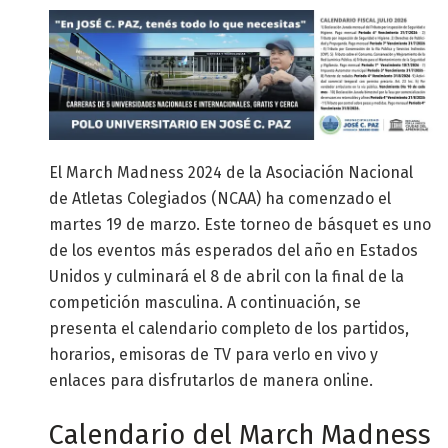
El March Madness 2024 de la Asociación Nacional
de Atletas Colegiados (NCAA) ha comenzado el
martes 19 de marzo. Este torneo de básquet es uno
de los eventos más esperados del año en Estados
Unidos y culminará el 8 de abril con la final de la
competición masculina. A continuación, se
presenta el calendario completo de los partidos,
horarios, emisoras de TV para verlo en vivo y
enlaces para disfrutarlos de manera online.
Calendario del March Madness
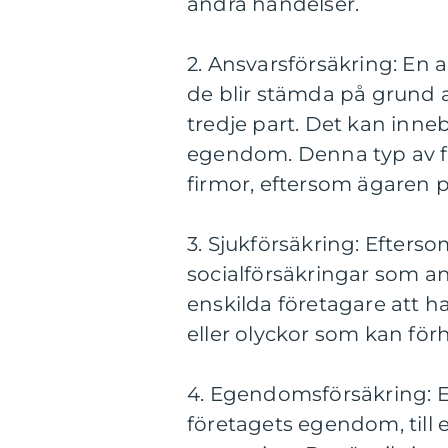
andra händelser.
2. Ansvarsförsäkring: En 
de blir stämda på grund av
tredje part. Det kan inneb
egendom. Denna typ av för
firmor, eftersom ägaren p
3. Sjukförsäkring: Efterso
socialförsäkringar som ans
enskilda företagare att 
eller olyckor som kan för
4. Egendomsförsäkring: 
företagets egendom, till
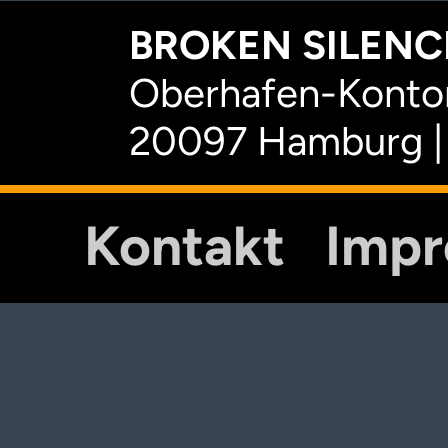
BROKEN SILENCE
Oberhafen-Kontor
20097 Hamburg |
Kontakt
Imp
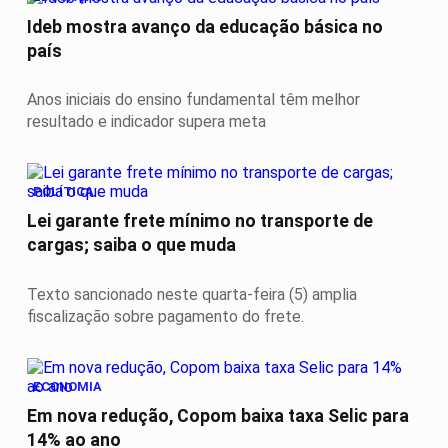
Ideb mostra avanço da educação básica no
país
Anos iniciais do ensino fundamental têm melhor
resultado e indicador supera meta
POLÍTICA
Lei garante frete mínimo no transporte de
cargas; saiba o que muda
Texto sancionado neste quarta-feira (5) amplia
fiscalização sobre pagamento do frete.
ECONOMIA
Em nova redução, Copom baixa taxa Selic para
14% ao ano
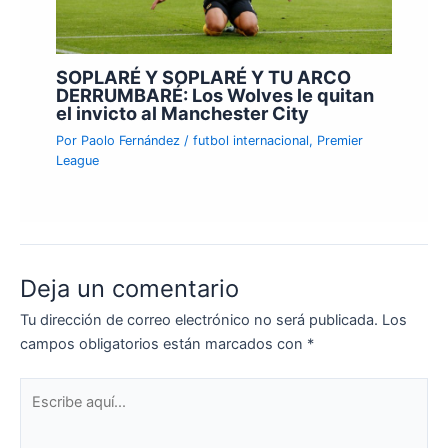
SOPLARÉ Y SOPLARÉ Y TU ARCO
DERRUMBARÉ: Los Wolves le quitan
el invicto al Manchester City
Por
Paolo Fernández
/
futbol internacional
,
Premier
League
Deja un comentario
Tu dirección de correo electrónico no será publicada.
Los
campos obligatorios están marcados con
*
Escribe
aquí...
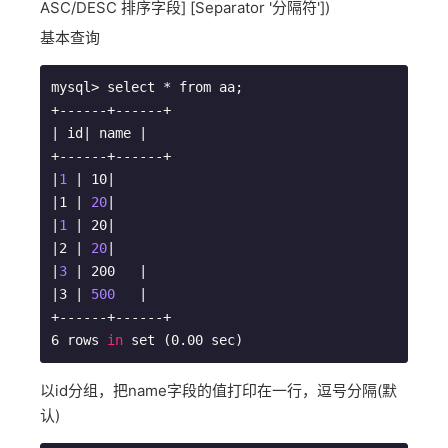
ASC/DESC 排序字段] [Separator '分隔符'])
基本查询
mysql> select * from aa;

| id|
 name 
|

+------+------+

|
1
| 10|
|1 |
20
|

|
1
| 20|
|2 |
20
|

|
3
| 200   |
|3 |
500
|

+------+------+

6 rows 
in
以id分组，把name字段的值打印在一行，逗号分隔(默
认)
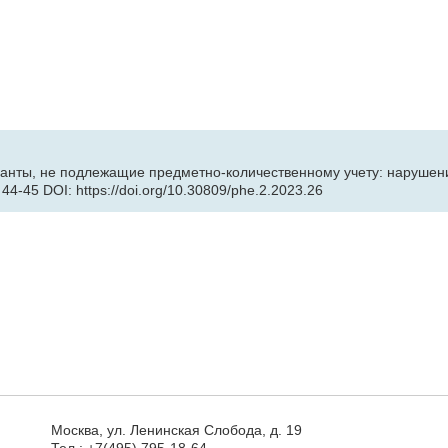
санты, не подлежащие предметно-количественному учету: нарушени
44-45 DOI: https://doi.org/10.30809/phe.2.2023.26
Москва, ул. Ленинская Слобода, д. 19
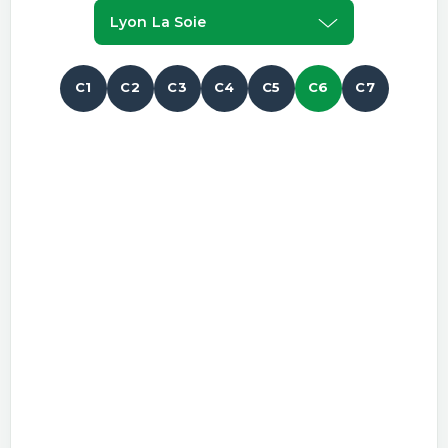
Lyon La Soie
C1
C2
C3
C4
C5
C6
C7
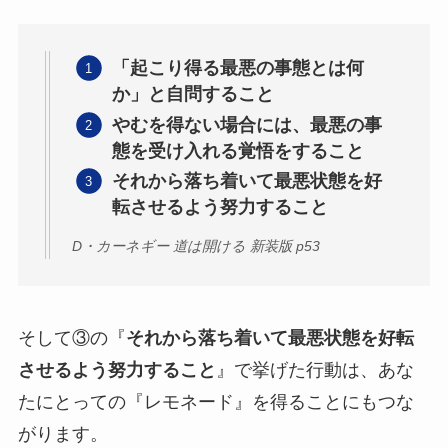
「起こり得る最悪の事態とは何
か」と自問すること
やむを得ない場合には、最悪の事
態を受け入れる覚悟をすること
それから落ち着いて最悪状態を好
転させるよう努力すること
D・カーネギー 道は開ける 新装版 p53
そして③の『
それから落ち着いて最悪状態を好転
させるよう努力すること
』で挙げた行動は、あな
たにとっての『レモネード』を得ることにもつな
がります。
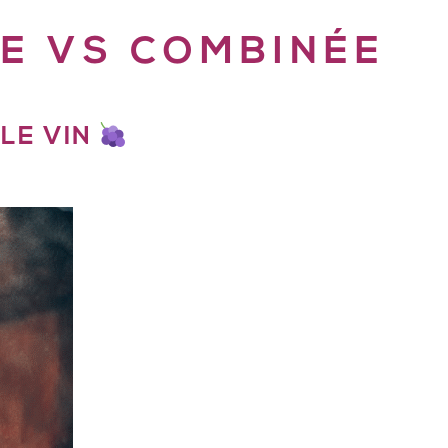
E VS COMBINÉE
 LE VIN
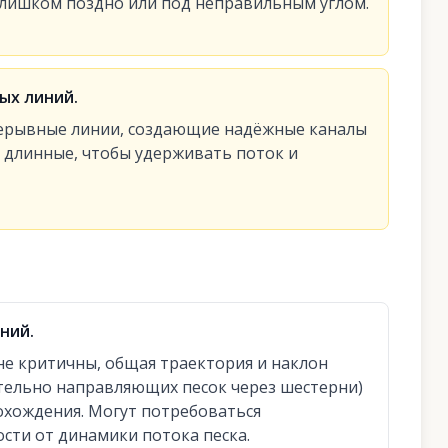
слишком поздно или под неправильным углом.
ых линий.
рерывные линии, создающие надёжные каналы
о длинные, чтобы удерживать поток и
ний.
не критичны, общая траектория и наклон
ательно направляющих песок через шестерни)
хождения. Могут потребоваться
сти от динамики потока песка.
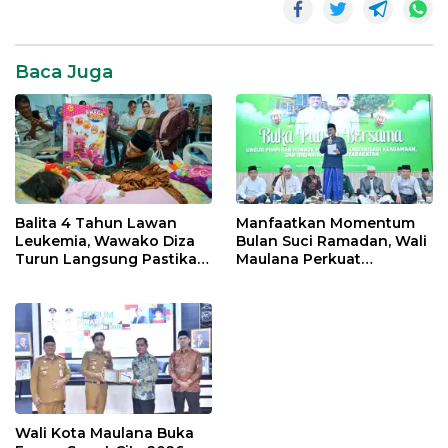
Baca Juga
Balita 4 Tahun Lawan
Manfaatkan Momentum
Leukemia, Wawako Diza
Bulan Suci Ramadan, Wali
Turun Langsung Pastikan
Maulana Perkuat
Bantuan Pemkot
Silahturahmi Bersama
Organisasi Masyarakat
Wali Kota Maulana Buka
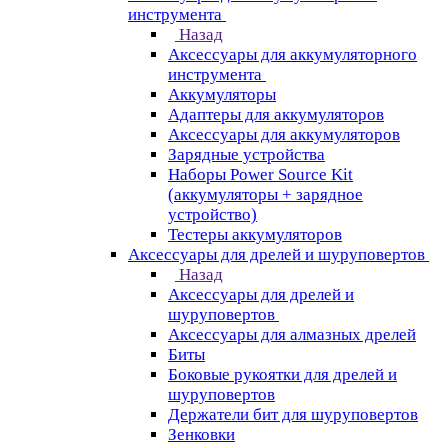
инструмента
Назад
Аксессуары для аккумуляторного
инструмента
Aккумуляторы
Адаптеры для аккумуляторов
Аксессуары для аккумуляторов
Зарядные устройства
Наборы Power Source Kit
(аккумуляторы + зарядное
устройство)
Тестеры аккумуляторов
Аксессуары для дрелей и шуруповертов
Назад
Аксессуары для дрелей и
шуруповертов
Аксессуары для алмазных дрелей
Биты
Боковые рукоятки для дрелей и
шуруповертов
Держатели бит для шуруповертов
Зенковки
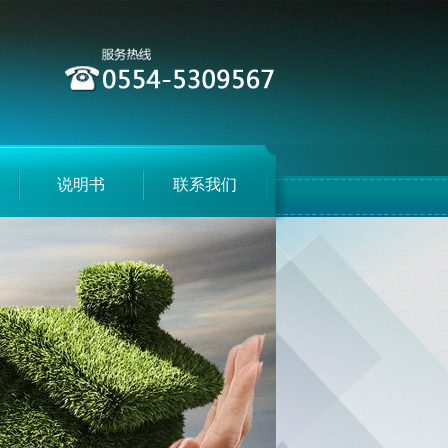
说明书
联系我们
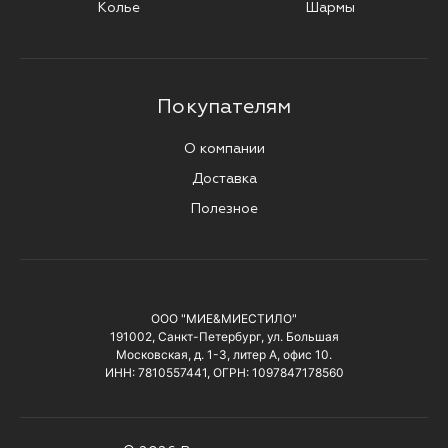
Колье
Шармы
Покупателям
О компании
Доставка
Полезное
ООО "МИЕ&МИЕСТИЛО"
191002, Санкт-Петербург, ул. Большая
Московская, д. 1-3, литер А, офис 10.
ИНН: 7810557441, ОГРН: 1097847178560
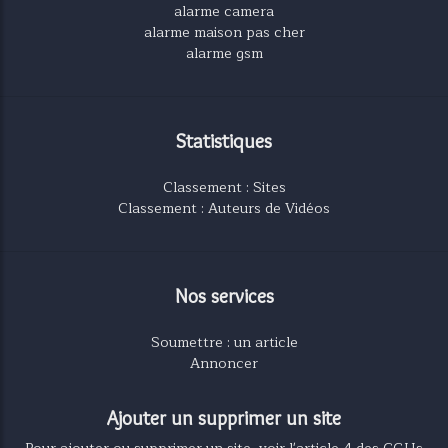
alarme camera
alarme maison pas cher
alarme gsm
Statistiques
Classement : Sites
Classement : Auteurs de Vidéos
Nos services
Soumettre : un article
Annoncer
Ajouter un supprimer un site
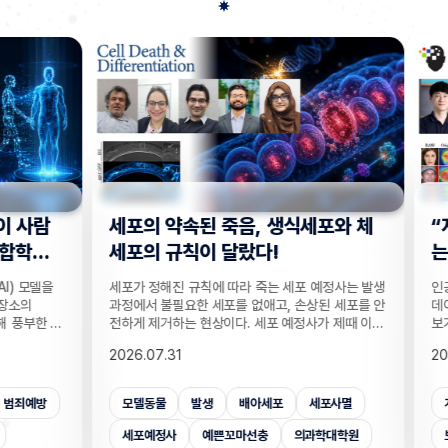
사람
세포의 약속된 죽음, 생식세포와 체
“지웠
학습
세포의 규칙이 달랐다!
는다”
 모델을
세포가 정해진 규칙에 따라 죽는 세포 예정사는 발생
인공지능
의
과정에서 불필요한 세포를 없애고, 손상된 세포를 안
데이터를
부한 정
전하게 제거하는 현상이다. 세포 예정사가 제때 이뤄
보가 다
감 정보
지지 않으면, 손가락 사이 세포들이 제거되지 못해
새롭게 
2026.07.31
2026.
않고도,
손가락이 붙은 채 태어나고, 고장 난 세포가 증식해
수팀과 
해 같은
암이 될 수 있다. 이러한 세포 예정사의 규칙이 세포
와 닮은
키는 기술
종류마다 다르다는 점이 새롭게 밝혀졌다. UNIST
만으로 
죄예방
모델동물
발생
배아세포
세포사멸
개인
은 카메
의과학대학원 안톤 가트너 교수팀은 기초과학연구원
언러닝 
 높이는
(IBS) 유전체 항상성 연구단과 함께 예쁜꼬마선충
일 밝혔다
세포예정사
예쁜꼬마선충
의과학대학원
보안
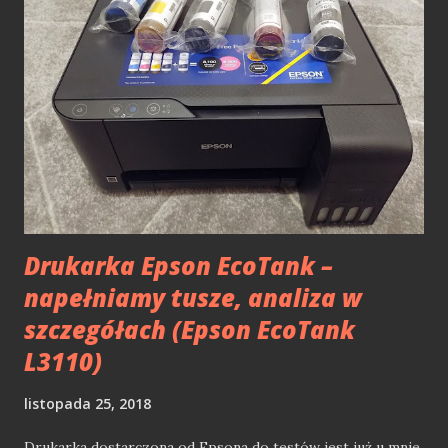
w .NET już prawie 14 lat to przewinąłem się przez wiele
projektów mobilnych (komercyjnych i nie tylko)
tworzonych właśnie przy pomocy narzędzi Microsoft. W
tym wpisie postaram się przedstawić w miarę zwięzłej
formie historię programowania mobilnego w .NET, która
jest ze mną niemalże od zawsze. Windows Mobile i .NET
Compact Framework Moja przygoda z technologiami
mobilnym od Microsoftu zaczęła się właśnie od .NET
Compact Framework. Jeg...
Drukarka Epson EcoTank –
napełniamy tusze, analiza w
szczegółach (Epson EcoTank
L3110)
listopada 25, 2018
Drukarka dostarczona od Epsona do testów jest już u mnie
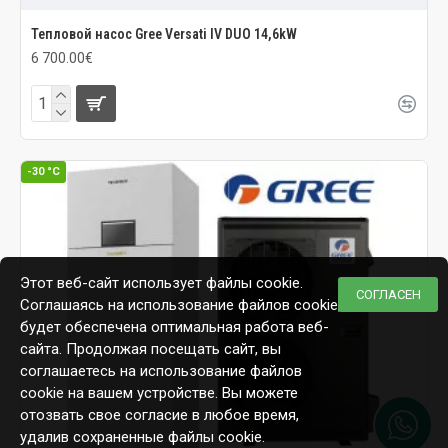
Тепловой насос Gree Versati IV DUO 14,6kW
6 700.00€
-30 °C
Этот веб-сайт использует файлы cookie.
СОГЛАСЕН
Соглашаясь на использование файлов cookie,
будет обеспечена оптимальная работа веб-
сайта. Продолжая посещать сайт, вы
соглашаетесь на использование файлов
cookie на вашем устройстве. Вы можете
отозвать свое согласие в любое время,
удалив сохраненные файлы cookie.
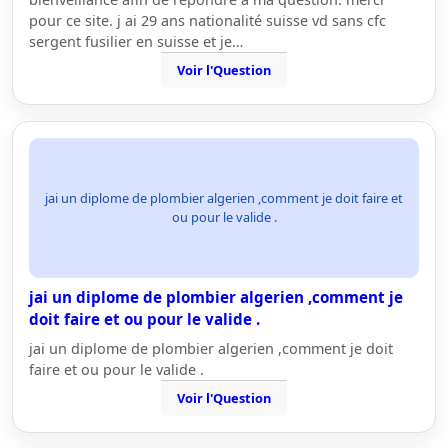
pour ce site. j ai 29 ans nationalité suisse vd sans cfc
sergent fusilier en suisse et je…
Voir l'Question
jai un diplome de plombier algerien ,comment je doit faire et
ou pour le valide .
jai un diplome de plombier algerien ,comment je
doit faire et ou pour le valide .
jai un diplome de plombier algerien ,comment je doit
faire et ou pour le valide .
Voir l'Question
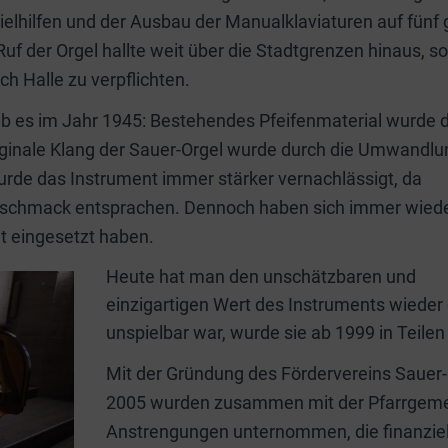
ielhilfen und der Ausbau der Manualklaviaturen auf fünf
Ruf der Orgel hallte weit über die Stadtgrenzen hinaus, s
h Halle zu verpflichten.
b es im Jahr 1945: Bestehendes Pfeifenmaterial wurde 
iginale Klang der Sauer-Orgel wurde durch die Umwandlu
wurde das Instrument immer stärker vernachlässigt, da
eschmack entsprachen. Dennoch haben sich immer wied
t eingesetzt haben.
Heute hat man den unschätzbaren und
einzigartigen Wert des Instruments wieder
unspielbar war, wurde sie ab 1999 in Teile
Mit der Gründung des Fördervereins Sauer-O
2005 wurden zusammen mit der Pfarrgemeind
Anstrengungen unternommen, die finanzielle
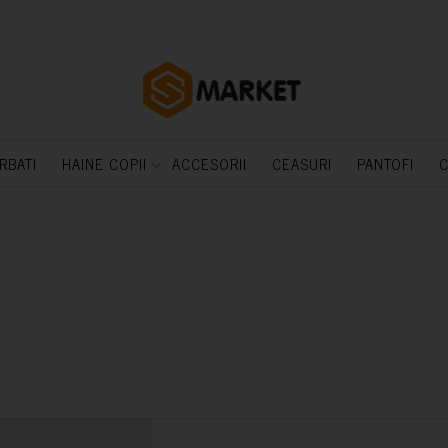
RBATI
HAINE COPII
ACCESORII
CEASURI
PANTOFI
C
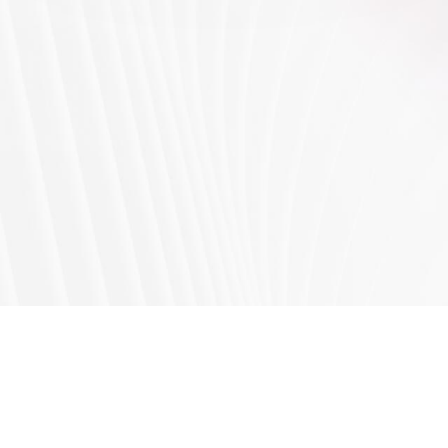
40306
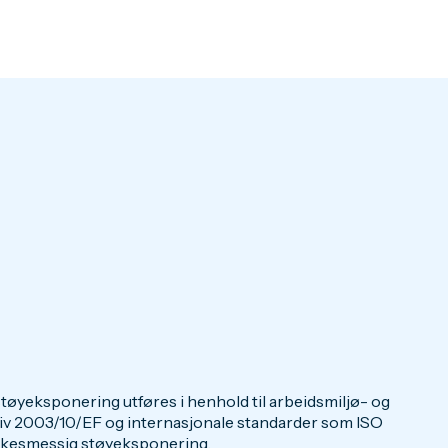
tøyeksponering utføres i henhold til arbeidsmiljø- og
iv 2003/10/EF og internasjonale standarder som ISO
rkesmessig støyeksponering.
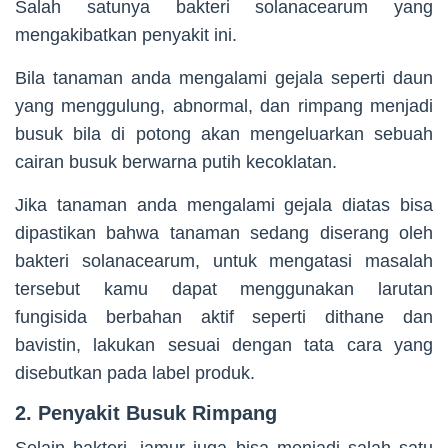
Salah satunya bakteri solanacearum yang
mengakibatkan penyakit ini.
Bila tanaman anda mengalami gejala seperti daun
yang menggulung, abnormal, dan rimpang menjadi
busuk bila di potong akan mengeluarkan sebuah
cairan busuk berwarna putih kecoklatan.
Jika tanaman anda mengalami gejala diatas bisa
dipastikan bahwa tanaman sedang diserang oleh
bakteri solanacearum, untuk mengatasi masalah
tersebut kamu dapat menggunakan larutan
fungisida berbahan aktif seperti dithane dan
bavistin, lakukan sesuai dengan tata cara yang
disebutkan pada label produk.
2. Penyakit Busuk Rimpang
Selain bakteri, jamur juga bisa menjadi salah satu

_ _ _ _ _

- EXERCISE -
Omit the pictures. Write out exactly the lines from the one containing "listopada 25, 2018" through the last line of the entries, both of them included.

- RESULT -
listopada 25, 2018
Drukarka dostarczona od Epsona do testów jest już u mnie
Тепловой насос Gree Versati IV DUO 14,6kW
6 700.00€
-30 °C
Этот веб-сайт использует файлы cookie.
СОГЛАСЕН
Соглашаясь на использование файлов cookie,
будет обеспечена оптимальная работа веб-
сайта. Продолжая посещать сайт, вы
соглашаетесь на использование файлов
cookie на вашем устройстве. Вы можете
отозвать свое согласие в любое время,
удалив сохраненные файлы cookie.
pour ce site. j ai 29 ans nationalité suisse vd sans cfc
sergent fusilier en suisse et je…
Voir l'Question
jai un diplome de plombier algerien ,comment je doit faire et
ou pour le valide .
jai un diplome de plombier algerien ,comment je
doit faire et ou pour le valide .
jai un diplome de plombier algerien ,comment je doit
faire et ou pour le valide .
Voir l'Question
ielhilfen und der Ausbau der Manualklaviaturen auf fünf
Ruf der Orgel hallte weit über die Stadtgrenzen hinaus, s
h Halle zu verpflichten.
b es im Jahr 1945: Bestehendes Pfeifenmaterial wurde 
iginale Klang der Sauer-Orgel wurde durch die Umwandlu
wurde das Instrument immer stärker vernachlässigt, da
eschmack entsprachen. Dennoch haben sich immer wied
t eingesetzt haben.
Heute hat man den unschätzbaren und
einzigartigen Wert des Instruments wieder
unspielbar war, wurde sie ab 1999 in Teile
Mit der Gründung des Fördervereins Sauer-O
2005 wurden zusammen mit der Pfarrgemeind
Anstrengungen unternommen, die finanzielle
RBATI
HAINE COPII
ACCESORII
CEASURI
PANTOFI
C
40306
tøyeksponering utføres i henhold til arbeidsmiljø- og
iv 2003/10/EF og internasjonale standarder som ISO
rkesmessig støyeksponering.
Salah satunya bakteri solanacearum yang
mengakibatkan penyakit ini.
Bila tanaman anda mengalami gejala seperti daun
yang menggulung, abnormal, dan rimpang menjadi
busuk bila di potong akan mengeluarkan sebuah
cairan busuk berwarna putih kecoklatan.
Jika tanaman anda mengalami gejala diatas bisa
dipastikan bahwa tanaman sedang diserang oleh
bakteri solanacearum, untuk mengatasi masalah
tersebut kamu dapat menggunakan larutan
fungisida berbahan aktif seperti dithane dan
bavistin, lakukan sesuai dengan tata cara yang
disebutkan pada label produk.
2. Penyakit Busuk Rimpang
Selain bakteri, jamur juga bisa menjadi salah satu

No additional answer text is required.